Kami sempat bermalam di salah satu hotel tidak terlalu besar, presis menghadap ke Laut. Ribuan perahu layar (yaht) terparkir di sepanjang pantai yang terletak di sebuah cekungan besar teluk. Ada satu hotel besar baru yang dibangun bertingkat-tingkat seperti potongan piramida yang aku lupa namanya.

***
Lepas dari Nice 15/09/77 kami langsung masuk ke Monaco. Sama sekali tidak ada pemeriksaan untuk keluar Perancis dan masuk ke Monaco.
Monaco adalah sebuah negara kota (city-state) terkecil kedua setelah Vatikan. Isteriku sempat heran, ada apakah gerangan, kok banyak bendera merah putih berkibar di atas gedung-gedung, termasuk di atas tower istana yang menjulang tinggi di depan latar bukit batu.
Negerinya Prince Rainier III yang memperistri aktris cantik AS Grace Kelly ini, yang rasanya lebih tepat disebut kota Monaco, terlihat demikian indah dan bersih. Sepanjang jalan yang biasa digunakan sebagai circuit balap mobil Grand Prix Formula I berdiri bangunan-bangunan bernuansa khas Romawi yang relatif berhimpit satu sama lain. Suasananya waktu itu terkesan sepi. Tidak banyak kendaraan yang berlalu-lalang. Juga di Monte Carlo, kawasan judi yang sangat terkenal itu. Mungkin akan berbeda suasananya apabila di malam hari, seperti
halnya Las Vegas di Nevada, USA, yang keduanya adalah kota judi dan hiburan malam.

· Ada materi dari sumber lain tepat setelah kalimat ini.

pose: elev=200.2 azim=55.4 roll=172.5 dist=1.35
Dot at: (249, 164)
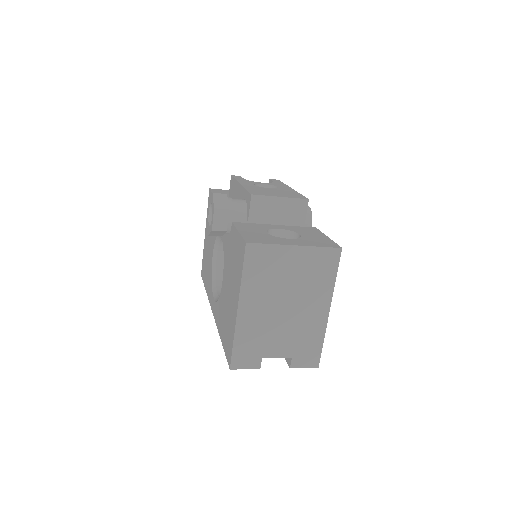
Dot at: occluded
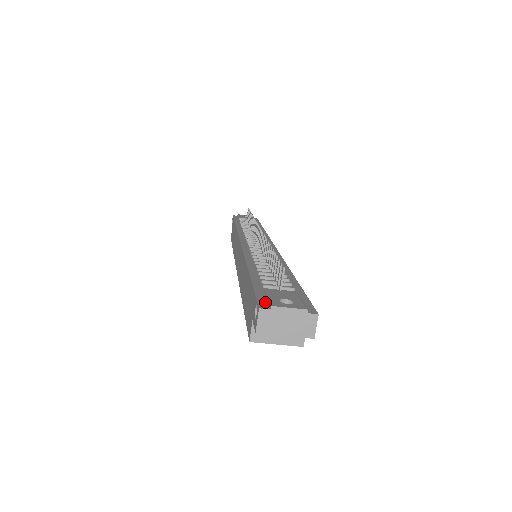
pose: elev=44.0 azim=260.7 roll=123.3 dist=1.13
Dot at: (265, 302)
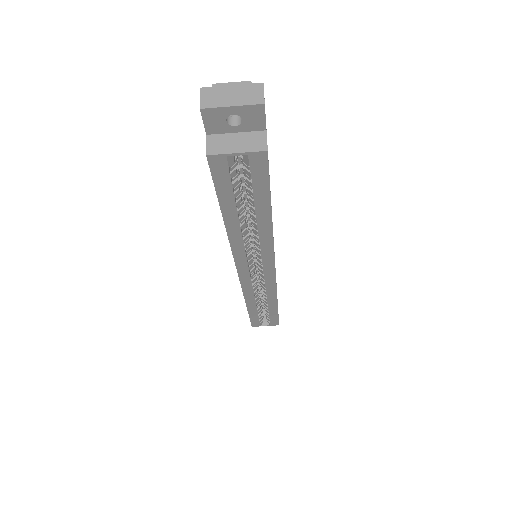
Dot at: occluded
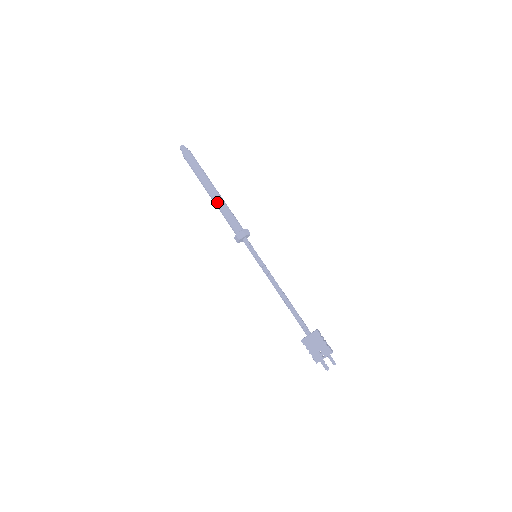
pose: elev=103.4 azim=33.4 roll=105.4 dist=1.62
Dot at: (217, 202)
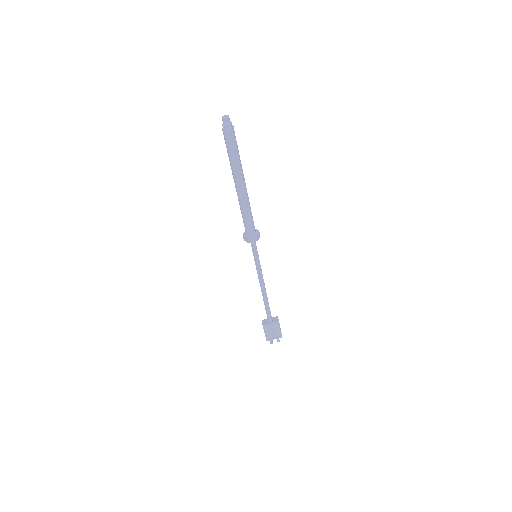
Dot at: (242, 200)
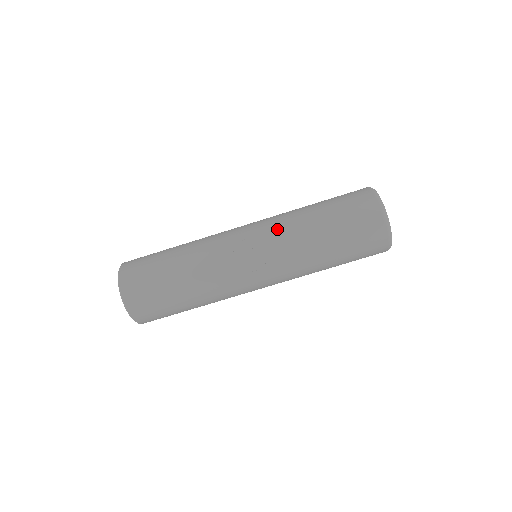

Dari Monaco kami melanjutkan perjalanan dengan tetap menyusuri motor way ke arah timur menuju Italia.
Begitu keluar dari Monaco, sebelum menyeberang perbatasan Italia, kami masuk kembali ke wilayah Perancis. Monaco memang negara yang semua sisinya berbatasan dengan Perancis, kecuali sisi selatan yang langsung menghadap ke laut Tengah (Mediteranean Sea).
Sampai saat itu motorway yang aku lalui begitu mulus dan enak untuk dilalui. Namun begitu masuk ke wilayah Italia motorwaynya begitu terasa berbeda. Mungkin karena dibuat dari beton cor, yang pada waktu itu belum dikenal di negeri kita. Namun yang jelas biaya pembuatannya pasti jauh lebih mahal karena daerahnya yang berupa jurang dan bukit yang terdiri dari batu cadas. Maka tidak heran kalau hampir seluruh motorway di kawasan San Remo yang merupakan pintu masuk ke Italia dari arah barat harus dibuat terowongan menembus bukit dan jembatan yang menyeberangi jurang. Dan itu bukan hanya satu, dua, atau lima, tapi berpuluh jumlahnya. Aku sampai tidak sempat
mematikan lampu mobil karena begitu keluar dari terowongan dan melintasi jembatan menyeberangi jurang tiba-tiba harus masuk kembali ke terowongan dan jembatan berikutnya dan berikutnya.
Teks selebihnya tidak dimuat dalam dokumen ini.